Records from a dataset
● ● ●

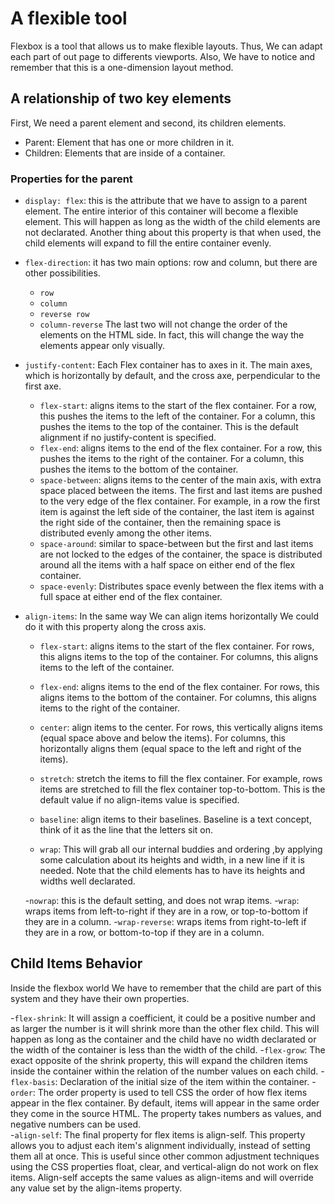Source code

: # A flexible tool

Flexbox is a tool that allows us to make flexible layouts. Thus, We can adapt each part of out page to differents viewports.
Also, We have to notice and remember that this is a one-dimension layout method.

## A relationship of two key elements

First, We need a parent element and second, its children elements.  

- Parent: Element that has one or more children in it.
- Children: Elements that are inside of a container.

### Properties for the parent

- `display: flex`: this is the attribute that we have to assign to a parent element. The entire interior of this container will become a flexible element. This will happen as long as the width of the child elements are not declarated.
Another thing about this property is that when used, the child elements will expand to fill the entire container evenly.
- `flex-direction`: it has two main options: row and column, but there are other possibilities.
  - `row`
  - `column`
  - `reverse row`
  - `column-reverse`
The last two will not change the order of the elements on the HTML side. In fact, this will change the way the elements appear only visually.

- `justify-content`: Each Flex container has to axes in it. The main axes, which is horizontally by default, and the cross axe, perpendicular to the first axe.  
  - `flex-start`: aligns items to the start of the flex container. For a row, this pushes the items to the left of the container. For a column, this pushes the items to the top of the container. This is the default alignment if no justify-content is specified.
  - `flex-end`: aligns items to the end of the flex container. For a row, this pushes the items to the right of the container. For a column, this pushes the items to the bottom of the container.
  - `space-between`: aligns items to the center of the main axis, with extra space placed between the items. The first and last items are   pushed to the very edge of the flex container. For example, in a row the first item is against the left side of the container, the last item is against the right side of the container, then the remaining space is distributed evenly among the other items.
  - `space-around`: similar to space-between but the first and last items are not locked to the edges of the container, the space is distributed around all the items with a half space on either end of the flex container.
  - `space-evenly`: Distributes space evenly between the flex items with a full space at either end of the flex container.

- `align-items`: In the same way We can align items horizontally We could do it with this property along the cross axis.
  - `flex-start`: aligns items to the start of the flex container. For rows, this aligns items to the top of the container. For columns, this aligns items to the left of the container.
  - `flex-end`: aligns items to the end of the flex container. For rows, this aligns items to the bottom of the container. For columns, this aligns items to the right of the container.
  - `center`: align items to the center. For rows, this vertically aligns items (equal space above and below the items). For columns, this horizontally aligns them (equal space to the left and right of the items).
  - `stretch`: stretch the items to fill the flex container. For example, rows items are stretched to fill the flex container top-to-bottom. This is the default value if no align-items value is specified.
  - `baseline`: align items to their baselines. Baseline is a text concept, think of it as the line that the letters sit on.

  - `wrap`: This will grab all our internal buddies and ordering ,by applying some calculation about its heights and width, in a new line if it is needed. Note that the child elements has to have its heights and widths well declarated.

  -`nowrap`: this is the default setting, and does not wrap items.
  -`wrap`: wraps items from left-to-right if they are in a row, or top-to-bottom if they are in a column.
  -`wrap-reverse`: wraps items from right-to-left if they are in a row, or bottom-to-top if they are in a column.

## Child Items Behavior

  Inside the flexbox world We have to remember that the child are part of this system and they have their own properties.

  -`flex-shrink`: It will assign a coefficient, it could be a positive number and as larger the number is it will shrink more than the other flex child. This will happen as long as the container and the child have no width declarated or the width of the container is less than the width of the child.
  -`flex-grow`: The exact opposite of the shrink property, this will expand the children items inside the container within the relation of the number values on each child.
  -`flex-basis`: Declaration of the initial size of the item within the container.
  -`order`: The order property is used to tell CSS the order of how flex items appear in the flex container. By default, items will appear in the same order they come in the source HTML. The property takes numbers as values, and negative numbers can be used.  
  -`align-self`: The final property for flex items is align-self. This property allows you to adjust each item's alignment individually, instead of setting them all at once. This is useful since other common adjustment techniques using the CSS properties float, clear, and vertical-align do not work on flex items. Align-self accepts the same values as align-items and will override any value set by the align-items property.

● ● ●

AIM OF THE EXERCISE: Both ends included, copy word for word the lines from the top of the entries above through the line with "the items to the bottom of the container.". No pictures.

RESPONSE FOR THIS EXERCISE:
Source code

: # A flexible tool

Flexbox is a tool that allows us to make flexible layouts. Thus, We can adapt each part of out page to differents viewports.
Also, We have to notice and remember that this is a one-dimension layout method.

## A relationship of two key elements

First, We need a parent element and second, its children elements.  

- Parent: Element that has one or more children in it.
- Children: Elements that are inside of a container.

### Properties for the parent

- `display: flex`: this is the attribute that we have to assign to a parent element. The entire interior of this container will become a flexible element. This will happen as long as the width of the child elements are not declarated.
Another thing about this property is that when used, the child elements will expand to fill the entire container evenly.
- `flex-direction`: it has two main options: row and column, but there are other possibilities.
  - `row`
  - `column`
  - `reverse row`
  - `column-reverse`
The last two will not change the order of the elements on the HTML side. In fact, this will change the way the elements appear only visually.

- `justify-content`: Each Flex container has to axes in it. The main axes, which is horizontally by default, and the cross axe, perpendicular to the first axe.  
  - `flex-start`: aligns items to the start of the flex container. For a row, this pushes the items to the left of the container. For a column, this pushes the items to the top of the container. This is the default alignment if no justify-content is specified.
  - `flex-end`: aligns items to the end of the flex container. For a row, this pushes the items to the right of the container. For a column, this pushes the items to the bottom of the container.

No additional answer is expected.